• Work order
Go through the records below and copy out every line holding "テストデータクリーンアップ機能".

(Information Opens)

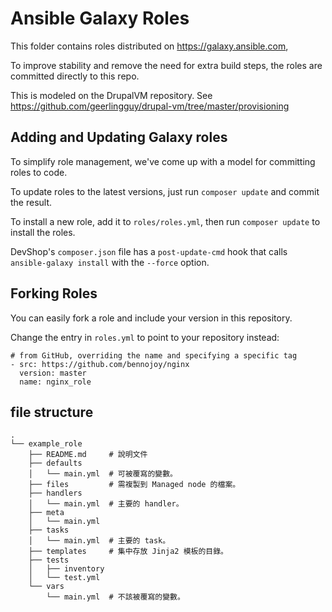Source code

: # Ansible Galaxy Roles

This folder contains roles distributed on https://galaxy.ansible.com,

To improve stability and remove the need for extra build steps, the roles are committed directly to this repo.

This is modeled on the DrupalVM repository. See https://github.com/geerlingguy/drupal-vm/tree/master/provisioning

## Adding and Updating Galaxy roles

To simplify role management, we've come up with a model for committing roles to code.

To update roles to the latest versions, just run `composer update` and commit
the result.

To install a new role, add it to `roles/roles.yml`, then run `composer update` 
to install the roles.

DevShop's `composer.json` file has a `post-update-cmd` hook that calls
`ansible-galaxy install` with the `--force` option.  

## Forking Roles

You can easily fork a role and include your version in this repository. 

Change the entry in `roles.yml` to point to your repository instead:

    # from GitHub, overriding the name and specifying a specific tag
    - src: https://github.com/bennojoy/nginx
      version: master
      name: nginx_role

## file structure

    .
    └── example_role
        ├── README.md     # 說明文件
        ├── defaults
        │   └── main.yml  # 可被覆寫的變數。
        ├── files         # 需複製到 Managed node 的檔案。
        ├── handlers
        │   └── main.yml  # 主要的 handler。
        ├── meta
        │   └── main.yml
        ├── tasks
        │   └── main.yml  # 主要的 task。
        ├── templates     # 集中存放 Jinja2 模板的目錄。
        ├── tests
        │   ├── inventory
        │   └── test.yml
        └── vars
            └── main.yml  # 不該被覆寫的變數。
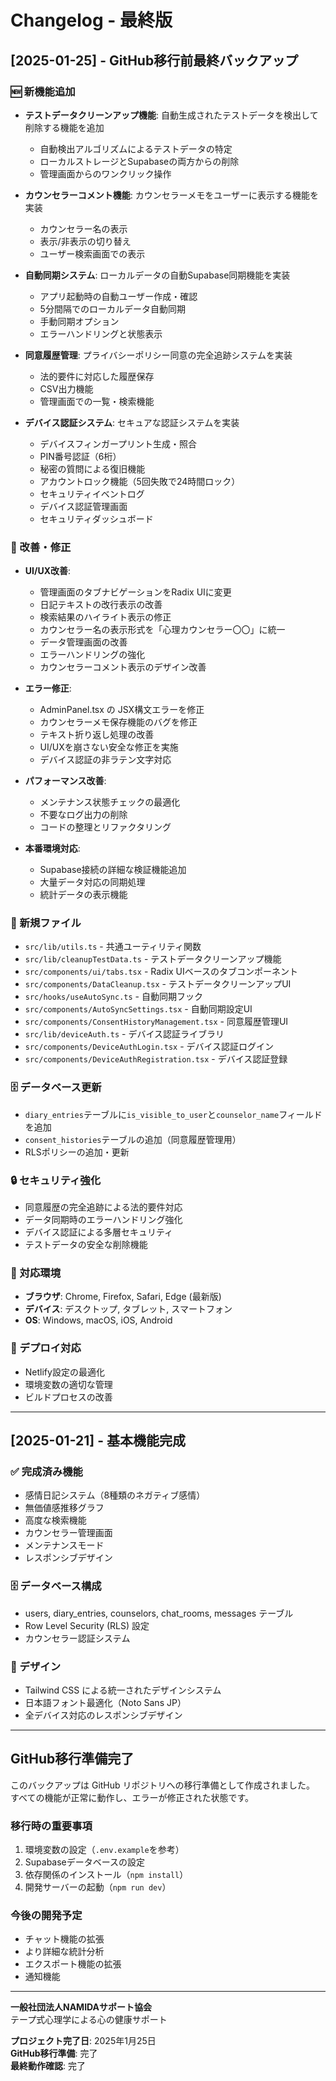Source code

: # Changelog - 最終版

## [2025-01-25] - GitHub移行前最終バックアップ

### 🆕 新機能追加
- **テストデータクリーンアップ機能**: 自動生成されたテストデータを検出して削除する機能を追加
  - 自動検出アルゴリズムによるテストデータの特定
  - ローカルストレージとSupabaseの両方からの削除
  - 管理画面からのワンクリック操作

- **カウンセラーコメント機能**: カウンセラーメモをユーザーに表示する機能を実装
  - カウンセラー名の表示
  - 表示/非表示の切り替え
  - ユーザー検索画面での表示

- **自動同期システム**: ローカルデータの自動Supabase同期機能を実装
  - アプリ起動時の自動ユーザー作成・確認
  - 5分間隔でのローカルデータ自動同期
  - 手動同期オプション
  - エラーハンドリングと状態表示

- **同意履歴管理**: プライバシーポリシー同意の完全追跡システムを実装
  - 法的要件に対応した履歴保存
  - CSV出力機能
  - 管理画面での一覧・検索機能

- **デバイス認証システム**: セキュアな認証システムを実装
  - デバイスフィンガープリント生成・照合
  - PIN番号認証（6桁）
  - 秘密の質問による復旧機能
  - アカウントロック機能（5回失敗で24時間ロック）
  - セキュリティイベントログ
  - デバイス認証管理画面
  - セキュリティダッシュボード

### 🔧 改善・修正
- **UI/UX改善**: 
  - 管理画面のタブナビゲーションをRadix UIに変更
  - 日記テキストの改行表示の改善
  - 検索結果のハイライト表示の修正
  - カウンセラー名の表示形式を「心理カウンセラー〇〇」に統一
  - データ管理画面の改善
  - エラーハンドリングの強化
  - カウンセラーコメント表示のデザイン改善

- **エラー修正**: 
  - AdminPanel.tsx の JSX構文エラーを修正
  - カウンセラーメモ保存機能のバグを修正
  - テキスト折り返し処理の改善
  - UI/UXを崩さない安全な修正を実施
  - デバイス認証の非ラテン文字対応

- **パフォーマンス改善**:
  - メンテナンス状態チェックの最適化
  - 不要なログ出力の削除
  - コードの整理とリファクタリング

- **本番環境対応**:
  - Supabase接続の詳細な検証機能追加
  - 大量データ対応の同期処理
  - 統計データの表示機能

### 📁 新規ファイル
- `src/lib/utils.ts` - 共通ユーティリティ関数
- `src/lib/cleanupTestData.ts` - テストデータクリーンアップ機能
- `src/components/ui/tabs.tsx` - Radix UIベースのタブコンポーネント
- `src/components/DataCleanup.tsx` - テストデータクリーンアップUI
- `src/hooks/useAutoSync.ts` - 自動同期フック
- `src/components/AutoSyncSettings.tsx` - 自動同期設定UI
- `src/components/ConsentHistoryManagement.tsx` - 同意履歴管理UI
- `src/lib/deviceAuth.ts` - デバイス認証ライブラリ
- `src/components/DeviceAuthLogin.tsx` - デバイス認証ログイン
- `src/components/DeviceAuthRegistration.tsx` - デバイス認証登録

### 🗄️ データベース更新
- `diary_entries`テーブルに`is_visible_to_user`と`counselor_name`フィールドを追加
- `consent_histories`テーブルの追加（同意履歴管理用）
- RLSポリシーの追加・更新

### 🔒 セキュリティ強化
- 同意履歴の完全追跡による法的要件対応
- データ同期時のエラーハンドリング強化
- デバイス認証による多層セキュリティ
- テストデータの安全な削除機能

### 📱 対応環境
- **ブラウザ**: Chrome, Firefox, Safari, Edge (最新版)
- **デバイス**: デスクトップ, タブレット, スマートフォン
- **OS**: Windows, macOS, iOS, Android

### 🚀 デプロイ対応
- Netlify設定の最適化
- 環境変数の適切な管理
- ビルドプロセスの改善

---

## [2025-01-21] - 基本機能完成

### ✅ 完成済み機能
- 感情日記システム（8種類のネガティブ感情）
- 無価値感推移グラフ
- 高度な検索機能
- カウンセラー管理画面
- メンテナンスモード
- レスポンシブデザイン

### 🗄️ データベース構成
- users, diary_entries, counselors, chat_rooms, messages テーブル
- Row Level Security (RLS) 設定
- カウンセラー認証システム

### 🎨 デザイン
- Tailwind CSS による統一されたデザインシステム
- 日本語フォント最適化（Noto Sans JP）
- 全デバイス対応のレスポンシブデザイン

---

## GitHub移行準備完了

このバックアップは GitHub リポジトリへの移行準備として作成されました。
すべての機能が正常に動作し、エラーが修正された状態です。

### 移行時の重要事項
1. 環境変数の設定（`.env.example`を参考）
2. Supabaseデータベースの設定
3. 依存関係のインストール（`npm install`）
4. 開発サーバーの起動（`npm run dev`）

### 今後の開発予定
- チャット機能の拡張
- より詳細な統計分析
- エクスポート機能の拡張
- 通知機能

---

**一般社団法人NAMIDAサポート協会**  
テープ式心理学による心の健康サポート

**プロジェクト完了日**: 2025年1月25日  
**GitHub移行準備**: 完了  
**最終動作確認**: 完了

(Information Closes)

• Answer to the exercise
- **テストデータクリーンアップ機能**: 自動生成されたテストデータを検出して削除する機能を追加
- `src/lib/cleanupTestData.ts` - テストデータクリーンアップ機能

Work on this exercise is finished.